It is also the sound of a band that has been re-invigorated. NME reckoned they were “the best band in the world” at one point, but music has been a little spasmodic over the years. This is the second EP in a couple of years, and the scrappy, gang-filled brilliance of “Conductor 71” – which begins “Time ain’t been so good to you, you ain’t been so good to you”, almost sounds like they are reminding themselves to make the most of it, after all.

The last gig I saw before all this crap happened was Stiff Little Fingers and The Professionals showing Birmingham how to do punk rock. “Poetic Nonsense” would have fitted right in that night. Looking forward, looking up not down – literally – “up where the Seagulls shout, down where the mudlark sing” yells Edwards here, and somehow it has an uplifting, Levellers feel about it. Like it indicates somehow a festival field in the sunshine and some ….hope.

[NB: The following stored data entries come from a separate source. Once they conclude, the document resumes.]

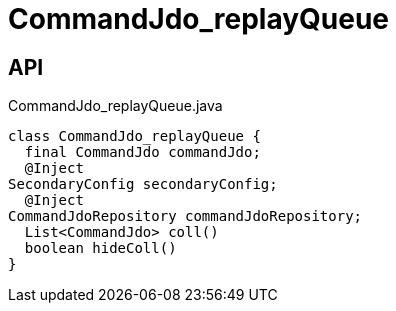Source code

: = CommandJdo_replayQueue
:Notice: Licensed to the Apache Software Foundation (ASF) under one or more contributor license agreements. See the NOTICE file distributed with this work for additional information regarding copyright ownership. The ASF licenses this file to you under the Apache License, Version 2.0 (the "License"); you may not use this file except in compliance with the License. You may obtain a copy of the License at. http://www.apache.org/licenses/LICENSE-2.0 . Unless required by applicable law or agreed to in writing, software distributed under the License is distributed on an "AS IS" BASIS, WITHOUT WARRANTIES OR  CONDITIONS OF ANY KIND, either express or implied. See the License for the specific language governing permissions and limitations under the License.

== API

[source,java]
.CommandJdo_replayQueue.java
----
class CommandJdo_replayQueue {
  final CommandJdo commandJdo;
  @Inject
SecondaryConfig secondaryConfig;
  @Inject
CommandJdoRepository commandJdoRepository;
  List<CommandJdo> coll()
  boolean hideColl()
}
----

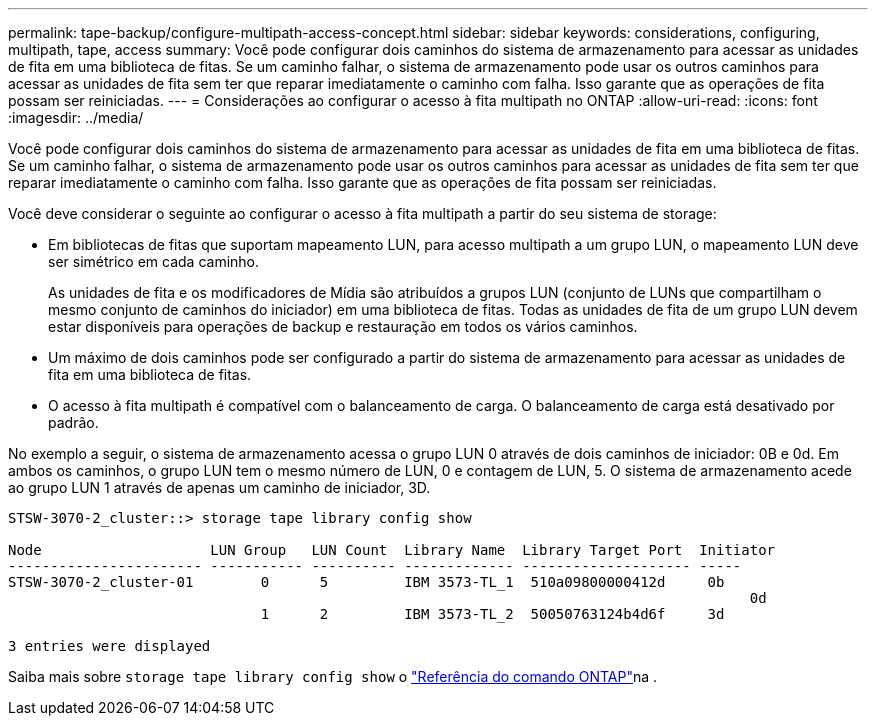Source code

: ---
permalink: tape-backup/configure-multipath-access-concept.html 
sidebar: sidebar 
keywords: considerations, configuring, multipath, tape, access 
summary: Você pode configurar dois caminhos do sistema de armazenamento para acessar as unidades de fita em uma biblioteca de fitas. Se um caminho falhar, o sistema de armazenamento pode usar os outros caminhos para acessar as unidades de fita sem ter que reparar imediatamente o caminho com falha. Isso garante que as operações de fita possam ser reiniciadas. 
---
= Considerações ao configurar o acesso à fita multipath no ONTAP
:allow-uri-read: 
:icons: font
:imagesdir: ../media/


[role="lead"]
Você pode configurar dois caminhos do sistema de armazenamento para acessar as unidades de fita em uma biblioteca de fitas. Se um caminho falhar, o sistema de armazenamento pode usar os outros caminhos para acessar as unidades de fita sem ter que reparar imediatamente o caminho com falha. Isso garante que as operações de fita possam ser reiniciadas.

Você deve considerar o seguinte ao configurar o acesso à fita multipath a partir do seu sistema de storage:

* Em bibliotecas de fitas que suportam mapeamento LUN, para acesso multipath a um grupo LUN, o mapeamento LUN deve ser simétrico em cada caminho.
+
As unidades de fita e os modificadores de Mídia são atribuídos a grupos LUN (conjunto de LUNs que compartilham o mesmo conjunto de caminhos do iniciador) em uma biblioteca de fitas. Todas as unidades de fita de um grupo LUN devem estar disponíveis para operações de backup e restauração em todos os vários caminhos.

* Um máximo de dois caminhos pode ser configurado a partir do sistema de armazenamento para acessar as unidades de fita em uma biblioteca de fitas.
* O acesso à fita multipath é compatível com o balanceamento de carga. O balanceamento de carga está desativado por padrão.


No exemplo a seguir, o sistema de armazenamento acessa o grupo LUN 0 através de dois caminhos de iniciador: 0B e 0d. Em ambos os caminhos, o grupo LUN tem o mesmo número de LUN, 0 e contagem de LUN, 5. O sistema de armazenamento acede ao grupo LUN 1 através de apenas um caminho de iniciador, 3D.

[listing]
----

STSW-3070-2_cluster::> storage tape library config show

Node                    LUN Group   LUN Count  Library Name  Library Target Port  Initiator
----------------------- ----------- ---------- ------------- -------------------- -----
STSW-3070-2_cluster-01        0      5         IBM 3573-TL_1  510a09800000412d     0b
                                                                                  	0d
                              1      2         IBM 3573-TL_2  50050763124b4d6f     3d

3 entries were displayed
----
Saiba mais sobre `storage tape library config show` o link:https://docs.netapp.com/us-en/ontap-cli/storage-tape-library-config-show.html["Referência do comando ONTAP"^]na .
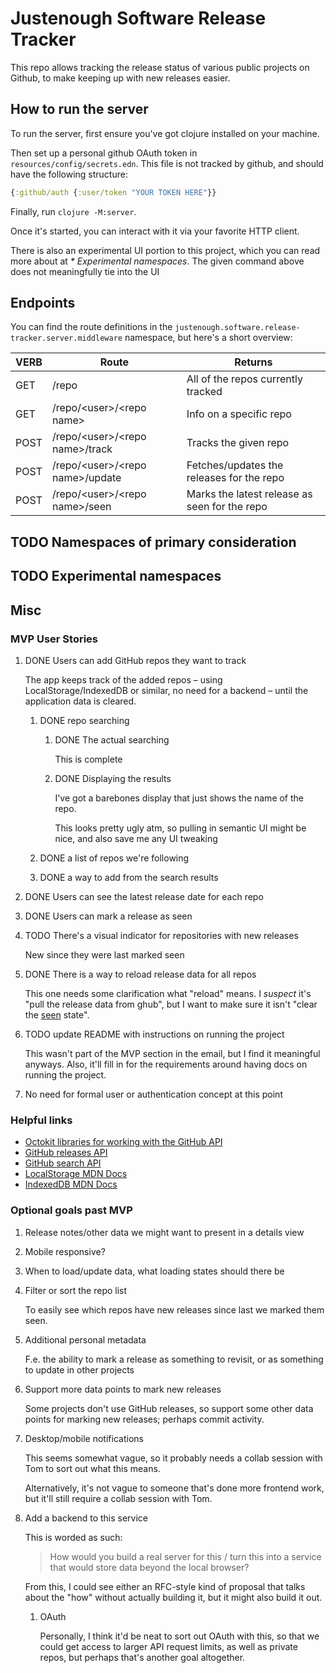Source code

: * Justenough Software Release Tracker
  This repo allows tracking the release status of various public
  projects on Github, to make keeping up with new releases easier.
** How to run the server
   To run the server, first ensure you've got clojure installed on
   your machine.

   Then set up a personal github OAuth token in
   ~resources/config/secrets.edn~. This file is not tracked by github,
   and should have the following structure:
   #+begin_src clojure
     {:github/auth {:user/token "YOUR TOKEN HERE"}}
   #+end_src

   Finally, run ~clojure -M:server~.

   Once it's started, you can interact with it via your favorite HTTP
   client.

   There is also an experimental UI portion to this project, which you can
   read more about at [[* Experimental namespaces]]. The given command
   above does not meaningfully tie into the UI 
** Endpoints
   You can find the route definitions in the
   ~justenough.software.release-tracker.server.middleware~ namespace,
   but here's a short overview:
   | VERB | Route                           | Returns                                       |
   |------+---------------------------------+-----------------------------------------------|
   | GET  | /repo                           | All of the repos currently tracked            |
   | GET  | /repo/<user>/<repo name>        | Info on a specific repo                       |
   | POST | /repo/<user>/<repo name>/track  | Tracks the given repo                         |
   | POST | /repo/<user>/<repo name>/update | Fetches/updates the releases for the  repo    |
   | POST | /repo/<user>/<repo name>/seen   | Marks the latest release as seen for the repo |
** TODO Namespaces of primary consideration
** TODO Experimental namespaces
** Misc
*** MVP User Stories
**** DONE Users can add GitHub repos they want to track
     The app keeps track of the added repos -- using
     LocalStorage/IndexedDB or similar, no need for a backend -- until
     the application data is cleared.
***** DONE repo searching
****** DONE The actual searching
       This is complete
****** DONE Displaying the results
       I've got a barebones display that just shows the name of the
       repo.

       This looks pretty ugly atm, so pulling in semantic UI might be
       nice, and also save me any UI tweaking
***** DONE a list of repos we're following
***** DONE a way to add from the search results
**** DONE Users can see the latest release date for each repo
**** DONE Users can mark a release as seen
**** TODO There's a visual indicator for repositories with new releases
     New since they were last marked seen
**** DONE There is a way to reload release data for all repos
     This one needs some clarification what "reload" means. I /suspect/
     it's "pull the release data from ghub", but I want to make sure it
     isn't "clear the _seen_ state".
**** TODO update README with instructions on running the project
     This wasn't part of the MVP section in the email, but I find it
     meaningful anyways. Also, it'll fill in for the requirements
     around having docs on running the project.
**** No need for formal user or authentication concept at this point
*** Helpful links
    - [[https://developer.github.com/v3/libraries/][Octokit libraries for working with the GitHub API]]
    - [[https://docs.github.com/en/free-pro-team@latest/graphql/reference/objects#release][GitHub releases API]]
    - [[https://docs.github.com/en/rest/reference/search][GitHub search API]]
    - [[https://developer.mozilla.org/en-US/docs/Web/API/Window/localStorage][LocalStorage MDN Docs]]
    - [[https://developer.mozilla.org/en-US/docs/Web/API/IndexedDB_API][IndexedDB MDN Docs]]
*** Optional goals past MVP
**** Release notes/other data we might want to present in a details view
**** Mobile responsive?
**** When to load/update data, what loading states should there be
**** Filter or sort the repo list
     To easily see which repos have new releases since last we marked
     them seen.
**** Additional personal metadata
     F.e. the ability to mark a release as something to revisit, or as
     something to update in other projects
**** Support more data points to mark new releases
     Some projects don't use GitHub releases, so support some other
     data points for marking new releases; perhaps commit activity.
**** Desktop/mobile notifications
     This seems somewhat vague, so it probably needs a collab session
     with Tom to sort out what this means.

     Alternatively, it's not vague to someone that's done more frontend
     work, but it'll still require a collab session with Tom.
**** Add a backend to this service
     This is worded as such:
     #+begin_quote
     How would you build a real server for this / turn this into a
     service that would store data beyond the local browser?
     #+end_quote

     From this, I could see either an RFC-style kind of proposal that
     talks about the "how" without actually building it, but it might
     also build it out.
***** OAuth
      Personally, I think it'd be neat to sort out OAuth with this, so
      that we could get access to larger API request limits, as well as
      private repos, but perhaps that's another goal altogether.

The last two songs here are just as mighty, for entirely different reasons. “The Bells Of Hell” (next line “go ting a ling a ling for you, but not for me”) is like a demented Christmas carol, before “King Of The Wild”, which begins: “do you really think we give a shit about you? I think you think we do” then adds one of the most British couplets ever. “what you won, what you lost, what your trainers cost? Guess what? Couldn’t give a toss”. Somewhere, I like to think Chas Hodges is looking down with pride.

And you know when I get Chas and Dave comparisons out, I mean business. “The Wrath Of Thoth”, is the sound of punk rock, with just a hint of the old music hall tradition.